Nadie nos veía y nosotros podíamos ver casi todo.

De pronto, veloz como un rayo, Valdez puso su mano en mi pecho y me corrió hacia atrás de la columna. Collins hizo lo propio consigo y, en cuestión de segundos, todos nos habíamos ocultado.

Lo miré a Valdez, como preguntando, y él solo se limitó a mover su cabeza señalándome uno de los laterales. Lo que vimos en los siguientes tres minutos, cambiaría el rumbo de la investigación y la pondría de cabeza, patas para arriba.

Valdez observaba la escena como el tigre que espera el paso de su presa.

No cabía duda de que el veterano detective de homicidios, el flamante “marshal” de los Estados Unidos, el “sabueso” del precinto 22, había comenzado a oler sangre.

Una de las puertas estaba abierta, y dos hombres habían pasado por ella desde el interior de la catedral a la nave principal deteniéndose a conversar. Dos hombres mayores que se trataban como si fueran amigos toda la vida. Dos hombres con secretos muy bien guardados.

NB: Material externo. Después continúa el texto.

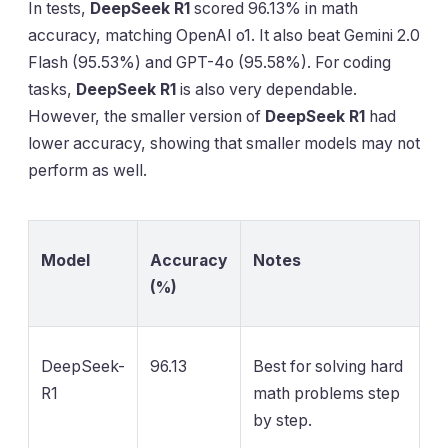
In tests,
DeepSeek R1
scored 96.13% in math
accuracy, matching OpenAI o1. It also beat Gemini 2.0
Flash (95.53%) and GPT-4o (95.58%). For coding
tasks,
DeepSeek R1
is also very dependable.
However, the smaller version of
DeepSeek R1
had
lower accuracy, showing that smaller models may not
perform as well.
Model
Accuracy
Notes
(%)
DeepSeek-
96.13
Best for solving hard
R1
math problems step
by step.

No me costó trabajo identificar al cardenal Mulligan. Había tenido la oportunidad de verlo en persona en aquella lloviznosa mañana en el cementerio donde enterraron a Norman Blake, y era muy difícil no recordarlo.

Su porte atlético, como quien ha practicado deportes a lo largo de una larga vida. Su constitución maciza mostraba un cuerpo entrenado y fuerte y la energía que de él emanaba lisa y llanamente atemorizaba a quien estuviera frente a él.

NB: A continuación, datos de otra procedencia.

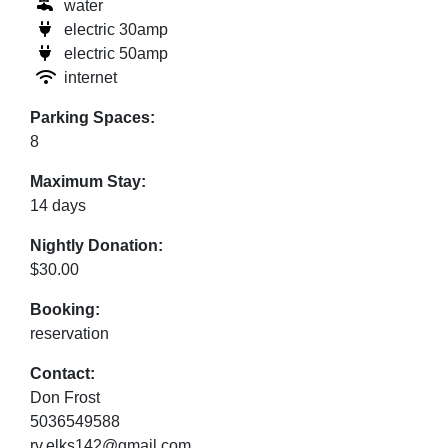
water
electric 30amp
electric 50amp
internet
Parking Spaces:
8
Maximum Stay:
14 days
Nightly Donation:
$30.00
Booking:
reservation
Contact:
Don Frost
5036549588
rv.elks142@gmail.com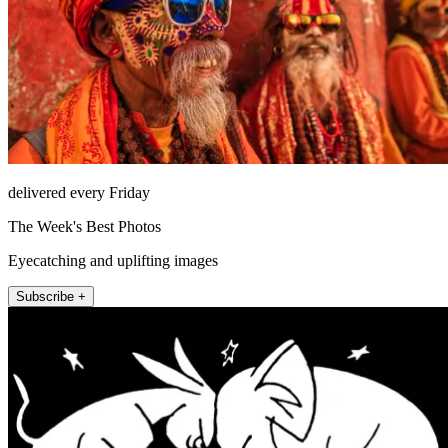
delivered every Friday
The Week's Best Photos
Eyecatching and uplifting images
Subscribe +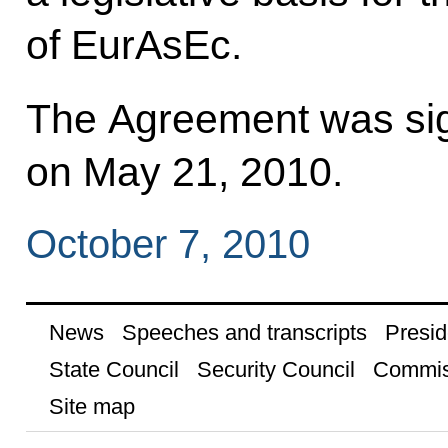
of EurAsEc.
The Agreement was sig
on May 21, 2010.
October 7, 2010
News
Speeches and transcripts
Presid
State Council
Security Council
Commis
Site map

El otro era su antítesis. Pequeño, casi enjuto, con grandes gafas recetadas y un ligero temblor en sus manos. Al lado de Mulligan parecía perderse en su propia sombra. Su aspecto era el de una rata de laboratorio: temerosa, nerviosa, como si quisiera escapar de un peligro inminente.

Valdez me miró buscando constatar si yo sabría lo que él sabía. Lo miré y le susurré:

-El alto es Mulligan. Y él respondió con una media sonrisa:

-Y el bajito es Parker, Felix Parker, nuestro amigo el forense que se equivoca con las autopsias, casualmente, siempre a favor del victimario si este es un hombre poderoso.

Los dos hombres se despidieron cordialmente: un apretón de manos y un abrazo fraterno, como los buenos amigos que parecían ser.

Valdez, Collins y yo esperamos a que Mulligan se metiera en su madriguera para ir a golpearle la puerta.

Collins me echó una mirada urgente y dejó caer su comentario:

-Ahora sí que tenemos que ir a Irlanda, dijo emocionado.

-Si antes tenía alguna duda ahora estoy absolutamente seguro que tenemos la obligación de hacerlo, le respondí.

-Estoy de acuerdo, pero antes tenemos que hablar con este tipo, necesitamos ver qué cartas le han tocado, terció Valdez quien, de camino a la oficina del cardenal, al pasar frente a una pila de agua bendita, mojó los dedos de su mano derecha y se persignó haciendo la señal de la cruz.

Acto seguido se detuvo un instante, me miró y me dijo con tono sereno y seguro:

-Y por si aún no se ha dado cuenta, le comunico que Dios es nuestro mejor detective.